II - O Ovo Cozido
E aqui volto eu ao Campaniço, eloquente finalista do prémio Leya, não tanto para zurzi-lo e atacar de novo as suas indigências literárias, mas para aproveitar a prolixidade de exemplos que o seu Dom Rufia oferece e que me ajudarão a falar da nossa língua, tão bem escrita por Camões, por Camilo e por Eça, a par de outros que criaram páginas portuguesas sublimes, na conformidade das regras da língua, das regras universais da escrita e do bom gosto. Isto sim, é difícil.
Antes de entrar na continuação do meu anterior post sobre este tema - O Ovo Estrelado, permitam-me um aparte sobre o bom gosto.
O gosto é, por definição, uma coisa dotada de uma certa arbitrariedade. E digo de uma certa, porque invocamos com frequência o gosto de uma época, o gosto de uma classe, e por aí fora, quando invocamos o gosto do século XIX, o gosto burguês, o gosto clerical ou o gosto castrense. Invocações que nos dizem que o gosto é, afinal, menos arbitrário do que parece.
Por outro lado, o bom gosto sugere elevação, um padrão de fasquia alta que notabiliza (e enobrece) quem o exerce, num âmbito que eu definiria como de aristocracia intelectual, por oposição â vulgaridade, à vilania da falta de gosto. Algo que, definitivamente, depende da educação e da mundividência, se cultiva e refina, permitindo-nos adquirir habilidades e apurar capacidades na busca de formas de dizer, e estar, e ser, crescentemente requintadas e produzir criações crescentemente elegantes. Uma espécie de critério da sensibilidade, em busca de uma claridade da beleza e de uma imediatitude da fruição, quase musical, transparente e imponderável da mais etérea das qualidades.

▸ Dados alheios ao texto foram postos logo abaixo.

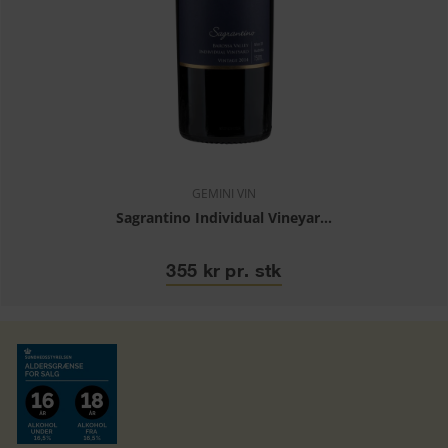
GEMINI VIN
Sagrantino Individual Vineyar...
355 kr pr. stk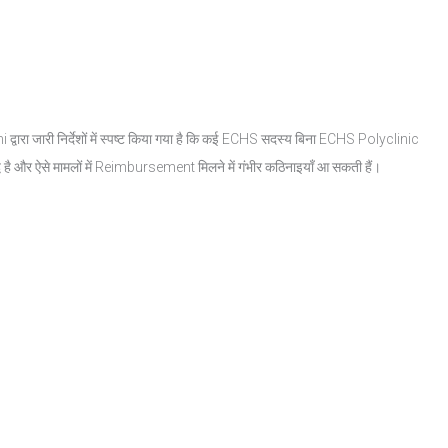
ा जारी निर्देशों में स्पष्ट किया गया है कि कई ECHS सदस्य बिना ECHS Polyclinic
 और ऐसे मामलों में Reimbursement मिलने में गंभीर कठिनाइयाँ आ सकती हैं।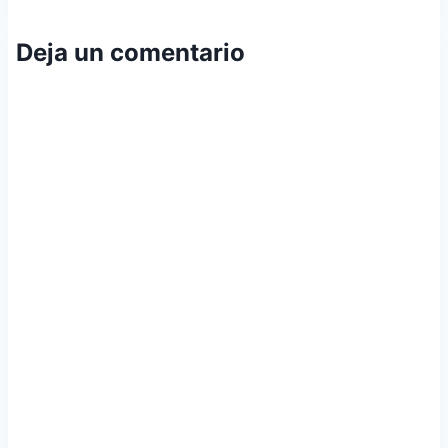
entradas
Deja un comentario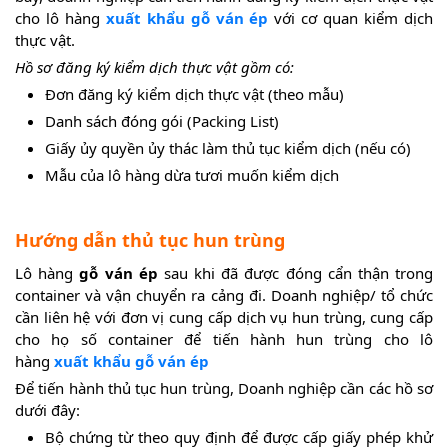
cho lô hàng
xuất khẩu
gỗ ván ép
với cơ quan kiểm dịch
thực vật.
Hồ sơ đăng ký kiểm dịch thực vật gồm có:
Đơn đăng ký kiểm dịch thực vật (theo mẫu)
Danh sách đóng gói (Packing List)
Giấy ủy quyền ủy thác làm thủ tục kiểm dịch (nếu có)
Mẫu của lô hàng dừa tươi muốn kiểm dịch
Hướng dẫn thủ tục hun trùng
Lô hàng
gỗ ván ép
sau khi đã được đóng cẩn thận trong
container và vận chuyển ra cảng đi. Doanh nghiệp/ tổ chức
cần liên hệ với đơn vị cung cấp dịch vụ hun trùng, cung cấp
cho họ số container để tiến hành hun trùng cho lô
hàng
xuất khẩu gỗ ván ép
Để tiến hành thủ tục hun trùng, Doanh nghiệp cần các hồ sơ
dưới đây:
Bộ chứng từ theo quy định để được cấp giấy phép khử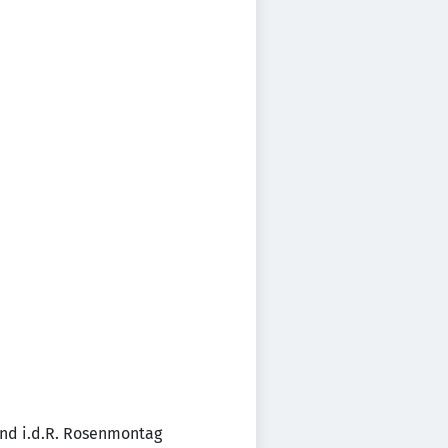
 und i.d.R. Rosenmontag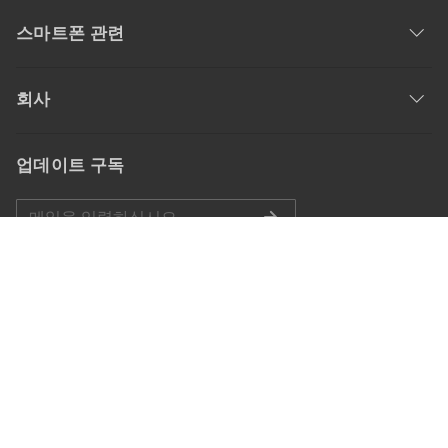
스마트폰 관련
회사
업데이트 구독
공식 계정
언어 선택
Copyright © 2007-2026 Tenorshare에 모든 권리 보유.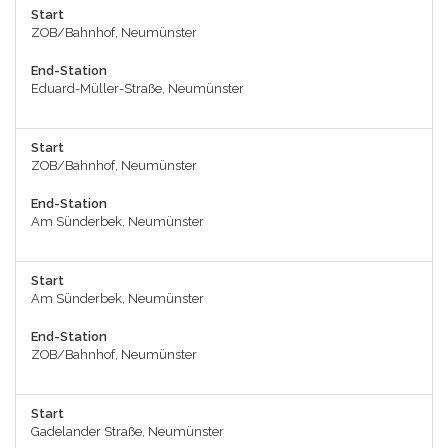
Start
ZOB/Bahnhof, Neumünster
End-Station
Eduard-Müller-Straße, Neumünster
Start
ZOB/Bahnhof, Neumünster
End-Station
Am Sünderbek, Neumünster
Start
Am Sünderbek, Neumünster
End-Station
ZOB/Bahnhof, Neumünster
Start
Gadelander Straße, Neumünster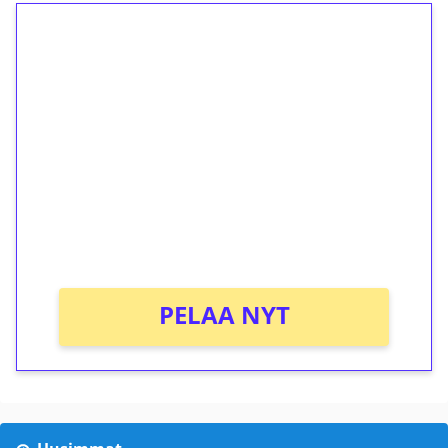
1€ = 10€ arvosta
ilmaiskierroksia ilman
kierrätystä!
Talleta 1€
Saat heti 50 ilmaiskierrosta Tuohi 1000 -
peliin (arvo 0,20€ per kierros)!
Ei kierrätysvaatimusta!
PELAA NYT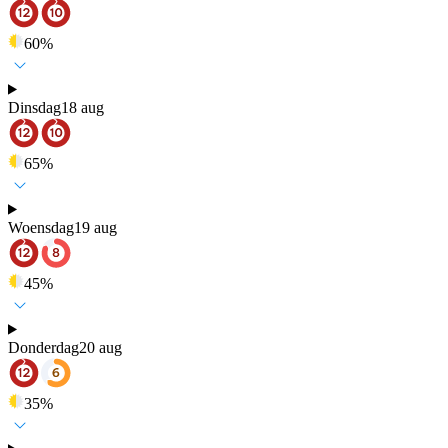
60
%
Dinsdag
18 aug
65
%
Woensdag
19 aug
45
%
Donderdag
20 aug
35
%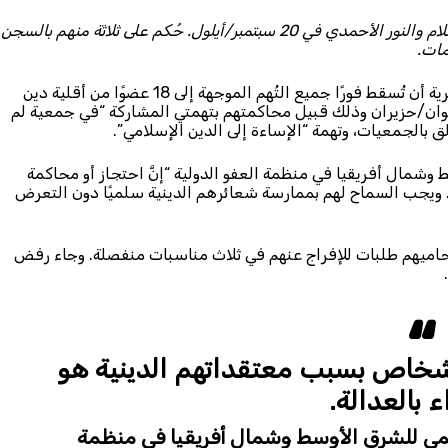
**تحديث** جرت محاكمة الأفراد الـ18 الذين ينتمون إلى دين السلام والنور الأحمدي في 20 سبتمبر/أيلول. حُكم على ثلاثة منهم بالسجن
مات.
قالت منظمة العفو الدولية اليوم إنه ينبغي على السلطات الجزائرية أن تُسقط فورًا جميع التُهم الموجهة إلى 18 عضوًا من أقلية دين
جوان/حزيران وذلك قبيل محاكمتهم بتهمتي المشاركة “في جمعية لم
 وشمال أفريقيا في منظمة العفو الدولية “إنَّ احتجاز أو محاكمة
. ويجب السماح لهم بممارسة شعائرهم الدينية سلميًا دون التعرض
م محاميهم طلبات للإفراج عنهم في ثلاث مناسبات منفصلة. وجاء رفض
لأشخاص بسبب معتقداتهم الدينية هو
 بالعدالة.
قليمي للشرق الأوسط وشمال أفريقيا في منظمة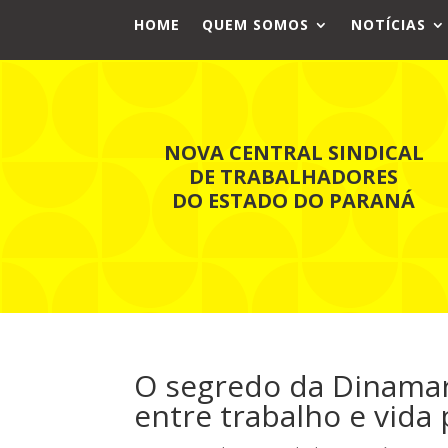
HOME
QUEM SOMOS
NOTÍCIAS
NOVA CENTRAL SINDICAL
DE TRABALHADORES
DO ESTADO DO PARANÁ
O segredo da Dinamarc
entre trabalho e vida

O bom gosto é o gosto despojado do supérfluo, do ruído, que dispensa a cacofonia bastarrona, a hipérbole indigesta, o maneirismo pedante, a alegoria plebeia dos que buscam à viva força uma suposta diferença, uma saliência e um protagonismo empenachado, com uma fé despropositada e ultramontana em dizer o que nunca ninguém disse de uma maneira como nunca ninguém disse.
Posto isto, encetemos a segunda nota do Português português.
Passo a citar o último parágrafo do "Pedido de desculpa ao leitor" que serve de preâmbulo ao romance do Dr. Campaniço.
Por isso, prezado zelador dos bons costumes, leitor dedicado às coisas do credo e respeitador da ordem da morte, não me culpeis pela história que vos passo a narrar..., etc.
Sublinho duas expressões: as coisas do credo e a ordem da morte.
O que são as coisas do credo? Serão as palavras do Credo? "Cremos em um só Deus Todo-poderoso...", profissão de fé cristã, anuncio público de um proselitismo pessoal e coletivo (Cremos...) e proclamação de um Cristo da substância do Pai, criador de todas as coisas, gerado no ventre de uma virgem, feito carne pelo Espírito Santo e ressuscitado na sua dupla substância para julgar todos os homens? Proclamação de uma Igreja ela própria objeto de fé e proclamação ainda da remissão de todos os pecados pelo batismo e da crença na ressurreição e no reino vindouro e eterno de Cristo?
O autor não diz.
Dedicados às coisas do Credo são pois os leitores a quem o livro é dirigido. E, para além disso o leitor também é suposto ser respeitador da ordem da morte.
O que será o respeito pela ordem da morte? Respeito pela inevitabilidade da morte? Mas não creio que essa inevitabilidade seja credora do nosso respeito. Eu, pelo contrário, preferiria, em desespero de causa, e nesse último momento, escapar à sua ordem a um tempo saturniana e plutónica, a essa ordem inexorável do tempo e da anulação do eu-ipsum, a ordem da finitude da minha consciência-universo e ludibriar toda e qualquer ordem, faltando-lhe definitivamente ao respeito.
Ou a ordem da morte é essa ordem cardinal em que os mais velhos devem ir primeiro e em segundo os que na bicha vêm mais atrás? Pois prepare-se o leitor e inteire-se bem de quantos tem à sua frente, que então o Credo poderá ter uma outra aceção semântica, a de São Bento, a de Vade Retro Satanás ou a do cangalheiro para o infeliz marçano: credo, cruzes, Canhoto!
Quando comprarem um livro, sobretudo um prémio Leya, lembrem-se desta escrita original feita para não dizer nada, comprem antes uma caixa de chocolates e evitem o trabalho de adivinhar que o cálculo do ovário da gaulesa emplumada é... o ovo cozido.